Gallowayy wählte einen Tisch am Fenster, der einen Ausblick auf die Einkaufsstraße ermöglichte. Für einen Sitzplatz außerhalb des Cafes war es ihm noch zu kalt. Hartung hatte Recht. Die Einrichtung erinnerte ihn an Vorstellungen, wie er glaubte, es in merry old Germany eigentlich aussehen sollte. Er datierte das Alter der Einrichtung auf das letzte Jahrhundert, als der Besuch von Cafes noch den Besserverdienenden vorbehalten war. Er bestellte einen Toast Hawaii und eine Tasse Kaffee.

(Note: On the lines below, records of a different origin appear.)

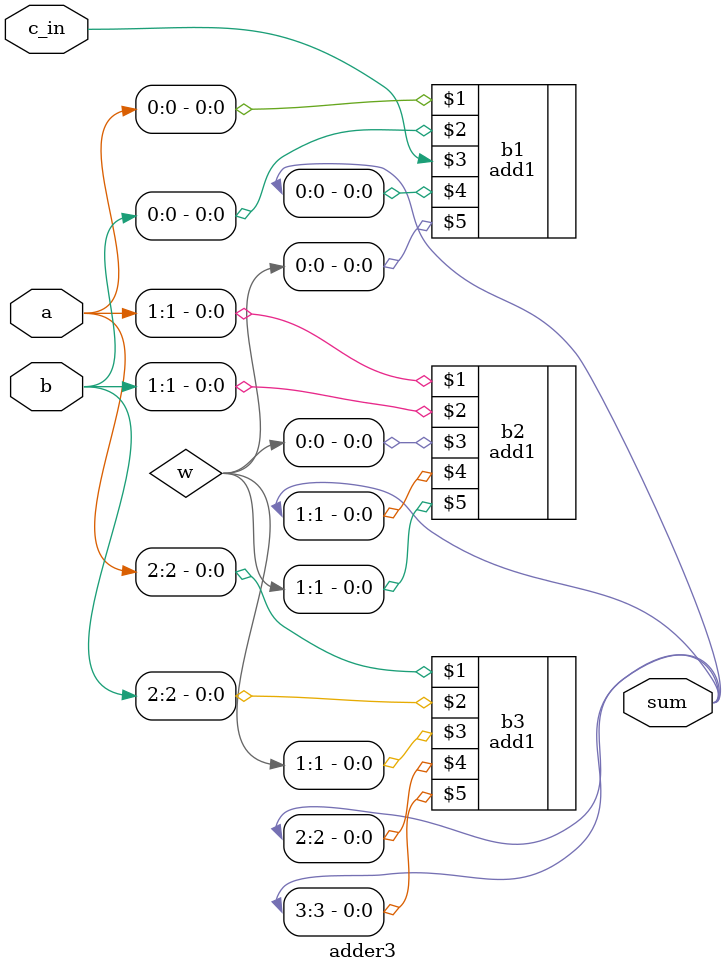
<source format=v>
`timescale 1ns / 1ps

module adder3(
        input [2:0]a,
        input [2:0]b,
        input c_in,
        output [3:0] sum
    );
    wire [3:0] w;
    
    add1 b1(a[0], b[0], c_in, sum[0], w[0]);
    add1 b2(a[1], b[1],w[0], sum[1], w[1]);
    add1 b3(a[2], b[2], w[1], sum[2], sum[3]);
endmodule

</source>
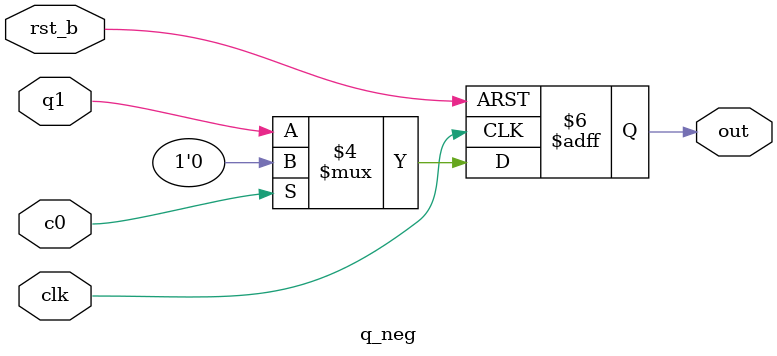
<source format=v>
module q_neg (
    input clk, rst_b, c0, q1,
    output reg out
);
    always @(posedge clk, negedge rst_b) begin
        if(!rst_b) out <= 0;
        else if(c0) out <= 0;
        else out <= q1;
    end
endmodule

</source>
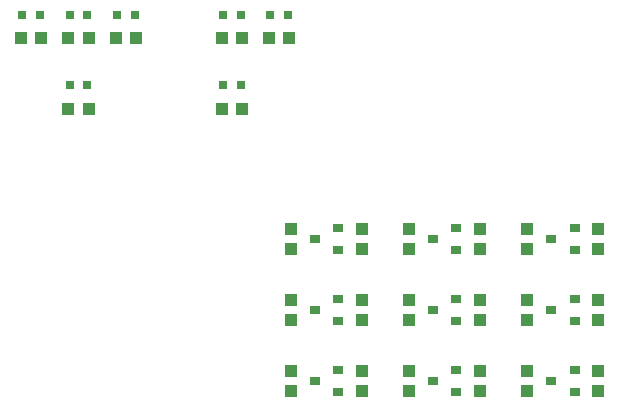
<source format=gbr>
G04 EAGLE Gerber RS-274X export*
G75*
%MOMM*%
%FSLAX34Y34*%
%LPD*%
%INSolderpaste Top*%
%IPPOS*%
%AMOC8*
5,1,8,0,0,1.08239X$1,22.5*%
G01*
%ADD10R,0.900000X0.800000*%
%ADD11R,1.000000X1.100000*%
%ADD12R,0.800000X0.800000*%
%ADD13R,1.100000X1.000000*%


D10*
X370000Y350500D03*
X370000Y369500D03*
X350000Y360000D03*
D11*
X390000Y368500D03*
X390000Y351500D03*
X330000Y351500D03*
X330000Y368500D03*
D10*
X370000Y410500D03*
X370000Y429500D03*
X350000Y420000D03*
D11*
X390000Y428500D03*
X390000Y411500D03*
X330000Y411500D03*
X330000Y428500D03*
D10*
X370000Y470500D03*
X370000Y489500D03*
X350000Y480000D03*
D11*
X390000Y488500D03*
X390000Y471500D03*
X330000Y471500D03*
X330000Y488500D03*
D10*
X470000Y350500D03*
X470000Y369500D03*
X450000Y360000D03*
D11*
X490000Y368500D03*
X490000Y351500D03*
X430000Y351500D03*
X430000Y368500D03*
D10*
X470000Y410500D03*
X470000Y429500D03*
X450000Y420000D03*
D11*
X490000Y428500D03*
X490000Y411500D03*
X430000Y411500D03*
X430000Y428500D03*
D10*
X470000Y470500D03*
X470000Y489500D03*
X450000Y480000D03*
D11*
X490000Y488500D03*
X490000Y471500D03*
X430000Y471500D03*
X430000Y488500D03*
D10*
X570000Y350500D03*
X570000Y369500D03*
X550000Y360000D03*
D11*
X590000Y368500D03*
X590000Y351500D03*
X530000Y351500D03*
X530000Y368500D03*
D10*
X570000Y410500D03*
X570000Y429500D03*
X550000Y420000D03*
D11*
X590000Y428500D03*
X590000Y411500D03*
X530000Y411500D03*
X530000Y428500D03*
D10*
X570000Y470500D03*
X570000Y489500D03*
X550000Y480000D03*
D11*
X590000Y488500D03*
X590000Y471500D03*
X530000Y471500D03*
X530000Y488500D03*
D12*
X102500Y670000D03*
X117500Y670000D03*
X142500Y670000D03*
X157500Y670000D03*
D13*
X101500Y650000D03*
X118500Y650000D03*
X141500Y650000D03*
X158500Y650000D03*
D12*
X142500Y610000D03*
X157500Y610000D03*
X182500Y670000D03*
X197500Y670000D03*
D13*
X141500Y590000D03*
X158500Y590000D03*
X181500Y650000D03*
X198500Y650000D03*
D12*
X272500Y670000D03*
X287500Y670000D03*
X312500Y670000D03*
X327500Y670000D03*
D13*
X271500Y650000D03*
X288500Y650000D03*
X311500Y650000D03*
X328500Y650000D03*
D12*
X272500Y610000D03*
X287500Y610000D03*
D13*
X271500Y590000D03*
X288500Y590000D03*
M02*

</source>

Seinen Blick schweifte über die Menschen, die an ihm vorbei hasteten oder bummelten. Die Sonne schien wie ein Magnet wirklich alle Menschen aus ihren Wohnungen herauszulocken. Einige leckten schon an einem Eis. Komisch, dachte der Amerikaner, kaum scheint die Sonne, dann verspüren alle die Lust auf Süßes. Nachdem er gegessen und eine weitere Tasse getrunken hatte, war es für ihn Zeit, sich auf den Weg zu Hartung zu machen.